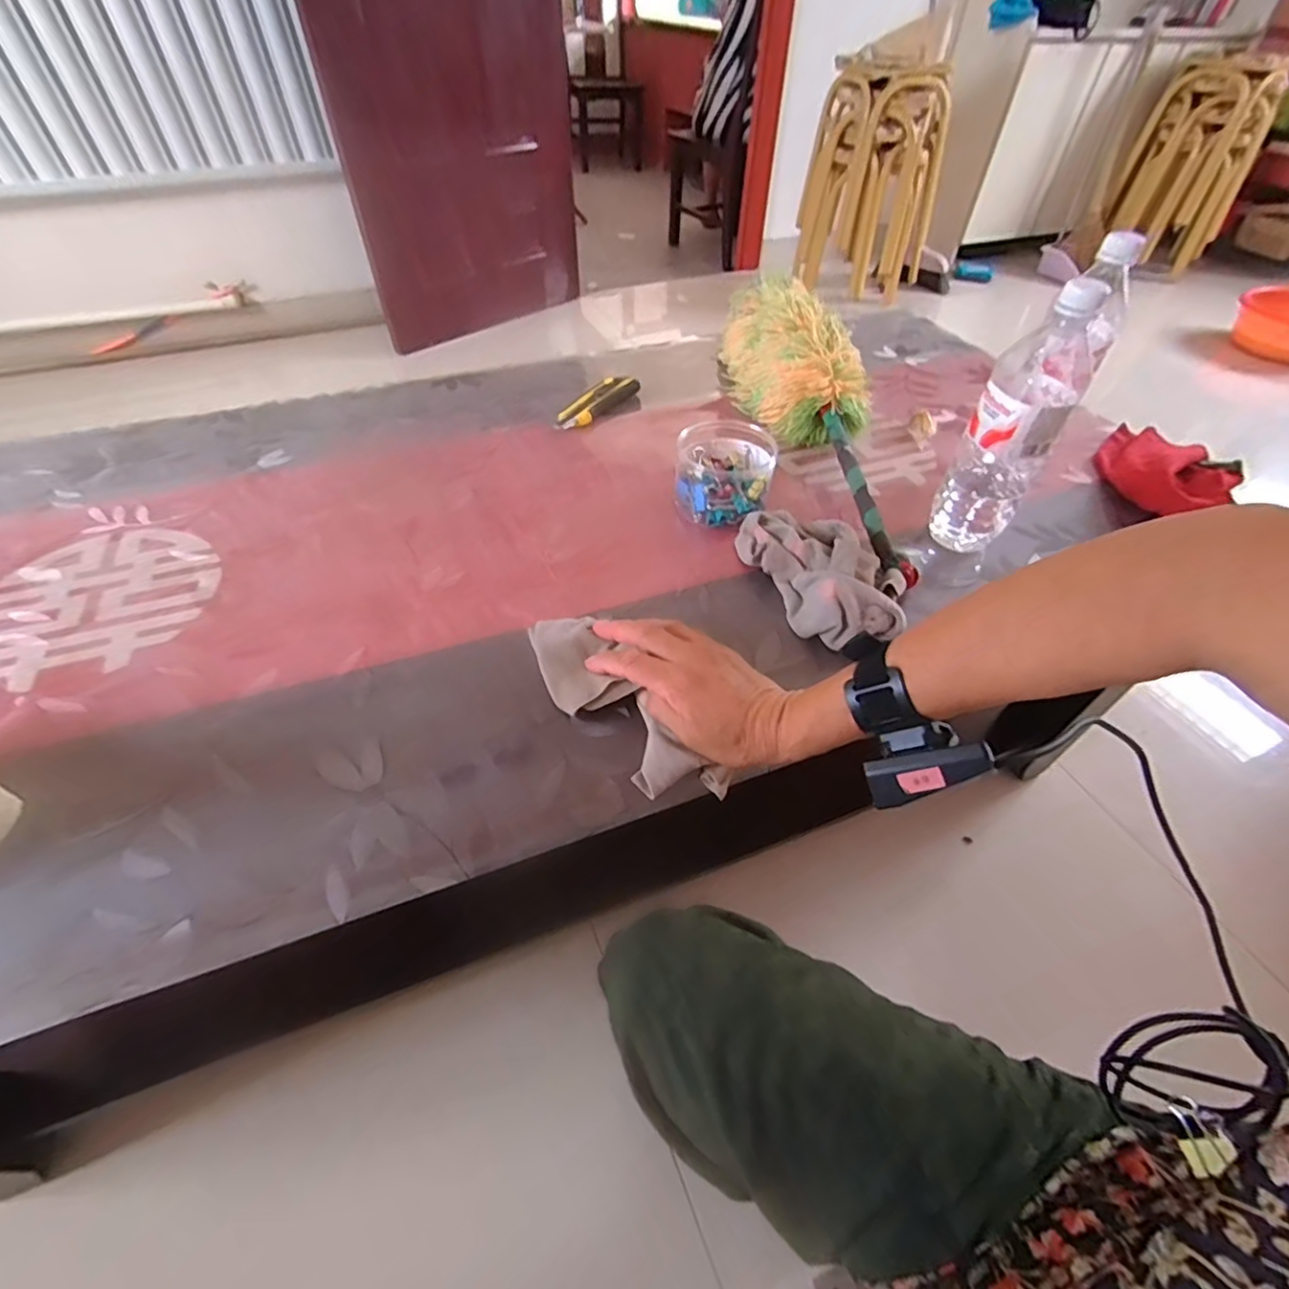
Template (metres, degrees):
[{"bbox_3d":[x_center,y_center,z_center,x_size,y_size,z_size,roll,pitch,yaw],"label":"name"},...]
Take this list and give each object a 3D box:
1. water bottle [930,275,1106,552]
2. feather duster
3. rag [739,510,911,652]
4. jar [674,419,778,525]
[{"bbox_3d":[0.319,-0.181,0.519,0.068,0.233,0.074,26,52,22],"label":"water bottle"},{"bbox_3d":[0.208,-0.283,0.696,0.122,0.103,0.581,-9,48,-9],"label":"feather duster"},{"bbox_3d":[0.157,-0.064,0.534,0.086,0.049,0.163,-16,49,-15],"label":"rag"},{"bbox_3d":[0.083,-0.180,0.615,0.095,0.071,0.103,0,47,0],"label":"jar"}]

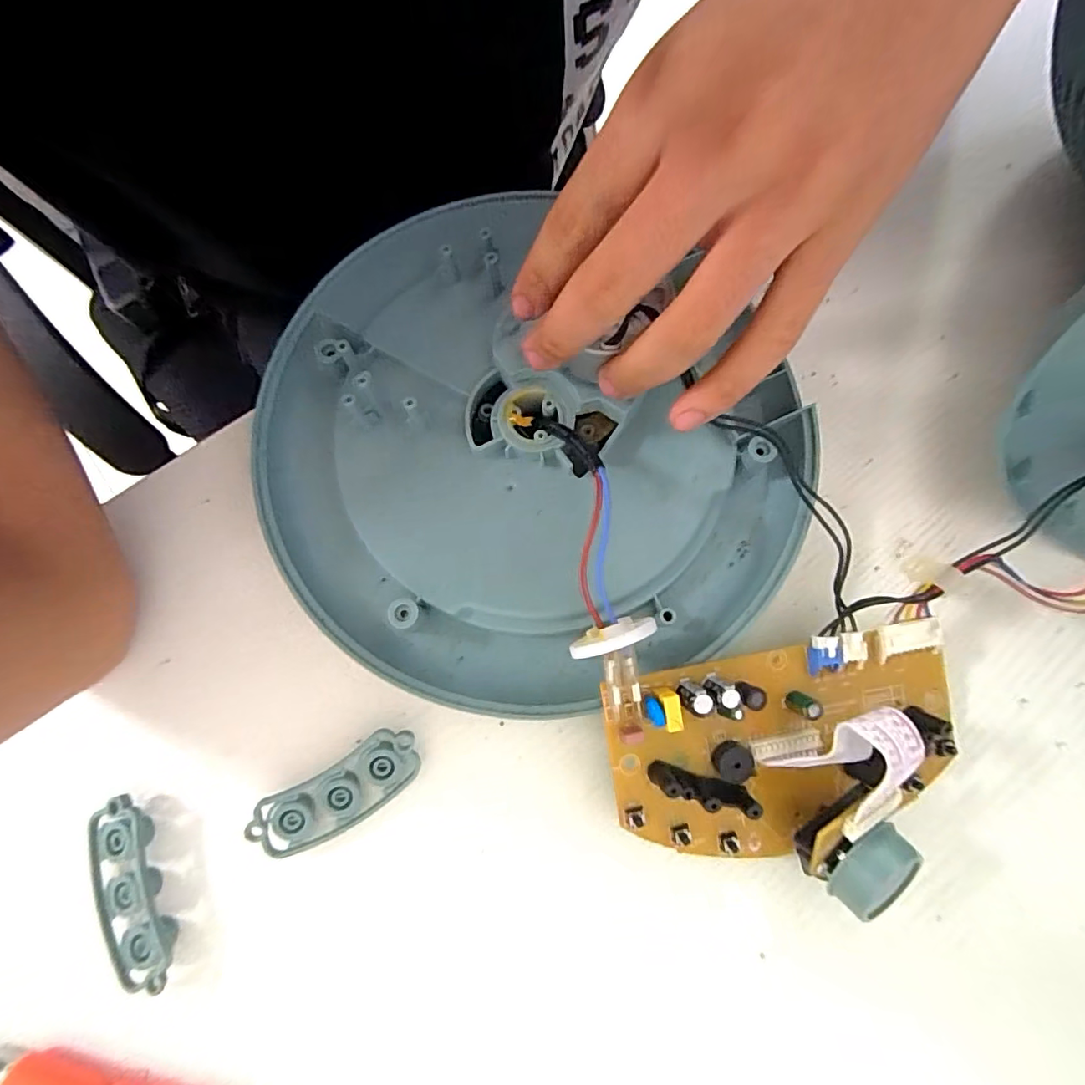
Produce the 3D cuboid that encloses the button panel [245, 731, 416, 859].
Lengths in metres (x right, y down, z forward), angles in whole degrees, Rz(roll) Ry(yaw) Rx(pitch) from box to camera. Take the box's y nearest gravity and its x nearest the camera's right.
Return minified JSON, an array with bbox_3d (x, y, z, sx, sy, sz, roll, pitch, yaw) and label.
[{"bbox_3d":[-0.082,0.103,0.215,0.068,0.013,0.027,-30,80,-6],"label":"button panel"}]

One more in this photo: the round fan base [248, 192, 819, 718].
[{"bbox_3d":[-0.014,-0.045,0.225,0.210,0.046,0.235,-40,78,-8],"label":"round fan base"}]

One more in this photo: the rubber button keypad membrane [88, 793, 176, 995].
[{"bbox_3d":[-0.163,0.139,0.208,0.027,0.013,0.069,-23,79,-5],"label":"rubber button keypad membrane"}]

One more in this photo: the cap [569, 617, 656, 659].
[{"bbox_3d":[0.026,0.037,0.202,0.032,0.031,0.010,-19,76,-4],"label":"cap"}]

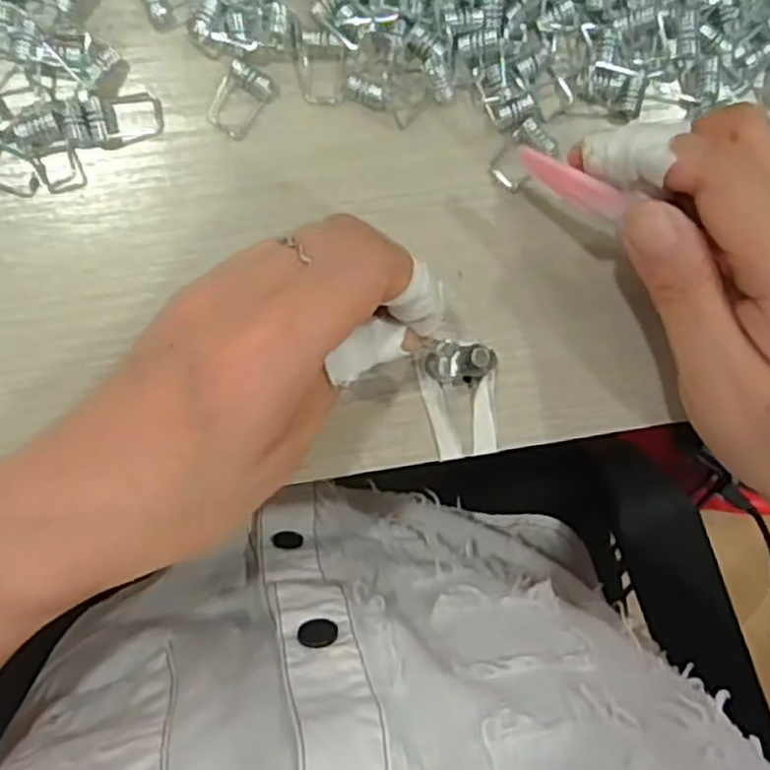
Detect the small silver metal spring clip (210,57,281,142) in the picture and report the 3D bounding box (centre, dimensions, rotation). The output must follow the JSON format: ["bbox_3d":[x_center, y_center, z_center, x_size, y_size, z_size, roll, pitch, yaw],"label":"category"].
[{"bbox_3d":[-0.047,-0.094,0.248,0.016,0.007,0.022,30,92,-6],"label":"small silver metal spring clip"}]

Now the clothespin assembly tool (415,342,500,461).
[{"bbox_3d":[0.027,0.006,0.258,0.026,0.014,0.041,-8,95,-4],"label":"clothespin assembly tool"}]

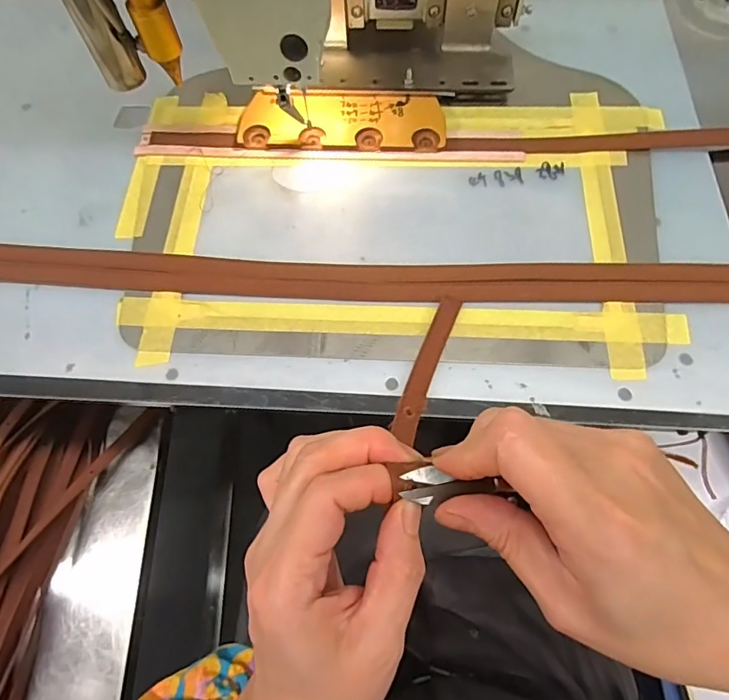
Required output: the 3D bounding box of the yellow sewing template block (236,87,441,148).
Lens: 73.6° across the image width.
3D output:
[{"bbox_3d":[-0.020,-0.208,0.437,0.180,0.013,0.061,1,66,3],"label":"yellow sewing template block"}]

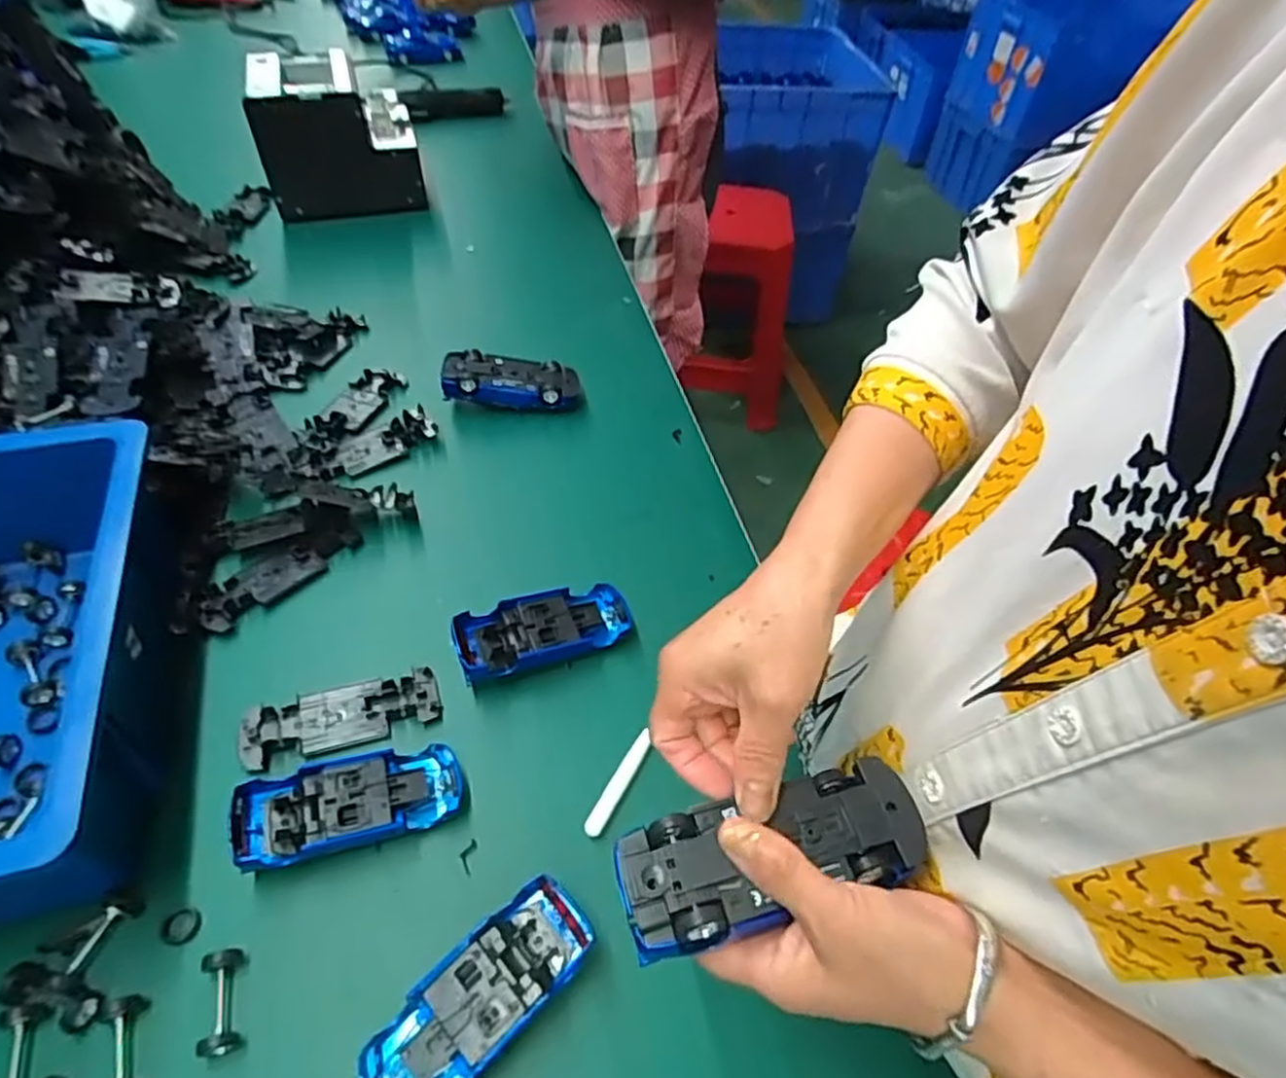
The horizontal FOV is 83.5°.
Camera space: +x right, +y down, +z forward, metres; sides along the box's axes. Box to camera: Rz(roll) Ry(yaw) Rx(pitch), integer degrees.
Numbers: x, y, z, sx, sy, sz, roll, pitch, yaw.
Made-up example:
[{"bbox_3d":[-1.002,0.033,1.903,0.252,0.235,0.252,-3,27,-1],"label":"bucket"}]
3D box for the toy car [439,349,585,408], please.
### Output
[{"bbox_3d":[-0.126,-0.152,0.698,0.130,0.035,0.054,0,50,-3],"label":"toy car"}]

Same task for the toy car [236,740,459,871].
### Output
[{"bbox_3d":[-0.178,0.162,0.441,0.128,0.027,0.052,-13,52,-13],"label":"toy car"}]

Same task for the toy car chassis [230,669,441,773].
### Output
[{"bbox_3d":[-0.204,0.119,0.488,0.126,0.012,0.044,-13,52,-13],"label":"toy car chassis"}]

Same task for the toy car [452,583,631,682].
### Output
[{"bbox_3d":[-0.071,0.067,0.525,0.125,0.026,0.054,-16,52,-16],"label":"toy car"}]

▶ _What is needed_: Everything from the line with "Same task for the toy car chassis" through the line with "Same task for the toy car [452,583,631,682]." should be written out exactly as it appears above, end lines included, and nothing outside that range.

▶ _Your solution_:
Same task for the toy car chassis [230,669,441,773].
### Output
[{"bbox_3d":[-0.204,0.119,0.488,0.126,0.012,0.044,-13,52,-13],"label":"toy car chassis"}]

Same task for the toy car [452,583,631,682].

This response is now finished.